Government’s stealth tax agenda laid bare in new income tax figures

Written by Rachael Griffin, tax and financial planning expert at Quilter

This morning’s personal income statistics reveal the harsh reality of how the government’s stealth tax agenda has tipped thousands of hard-working people into higher tax brackets. The frozen tax bands continue to be a critical issue within the UK’s tax system. 

The pandemic had a profound impact on the economy, causing a surge wage growth due to a combination of factors including increased demand for certain jobs, supply chain disruptions, and inflationary pressures. However, despite this wage growth, the rate at which someone starts to pay higher rate tax has barely changed, moving from £50,000 to only £50,270 for the tax year 2021 to 2022 and remains that way. This minimal shift stands in stark contrast to the significant wage increases seen during this period, particularly driven by the pandemic’s economic upheaval.

The issue of fiscal drag, where income tax thresholds do not keep pace with inflation or wage growth, exacerbates this problem. This lag has led to an additional 450,000 people becoming higher rate taxpayers between the tax years 2020/21 and 2021/22, bringing the total to 4.4 million. Although nominal salaries increasing may seem a good thing, the purchasing power of these wages remains stagnant or even decreases, and individuals are subjected to higher tax rates and a loss of benefits.

 
 

The situation is even worse for families with children, who face a ‘cliff edge’ at £100,000, where their personal allowance begins to taper off, effectively creating a very high marginal tax rate for incomes between £100,000 and £125,000. This can significantly affect decisions around childcare, as the loss of child benefit (which begins to taper off when one parent earns more than £50,000) combined with higher tax rates results in a perverse disincentive for parents to work more or gain promotions, to avoid losing these vital supports. This is bad for the economy and bad for society. Similarly, when a parent earns more than £100,000 they lose access to their 30 hours of free childcare. 

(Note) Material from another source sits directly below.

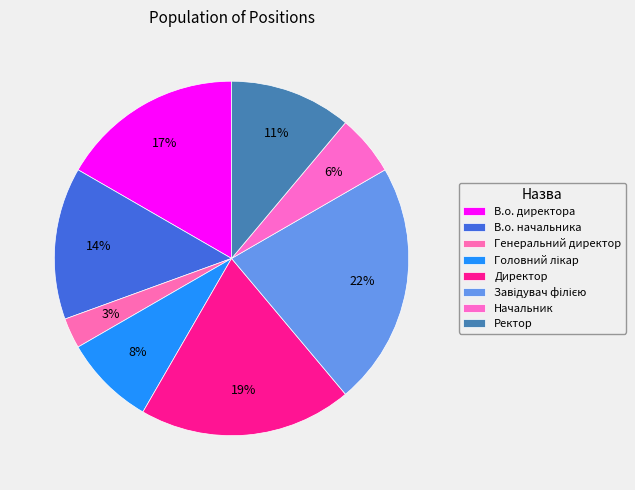

Is there a majority slice in this chart?

No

The problem is also evident in the number of additional rate taxpayers, who pay the highest tax rate. They have increased by 87,000 in one year, to 520,000. They contribute 36% of the total tax revenue, but they may lose their motivation to earn more if they face a heavier tax burden.

The statistics also show the huge regional disparities in income, with London and Surrey far ahead of the rest of the country. This raises doubts about the government’s ‘levelling up’ agenda, which seems to have done little to create a more balanced economic landscape across the UK.

These statistics paint a picture of a tax system in need of re-evaluation. The current approach, with frozen income tax thresholds amidst rising inflation and wage growth, seems to increasingly burden the middle and upper-middle classes without necessarily addressing the underlying economic disparities. It suggests that the government needs to reconsider its stance on tax thresholds to ensure that the tax system remains fair, encourages economic ambition, and does not unduly penalise those who are merely trying to keep pace with the cost of living.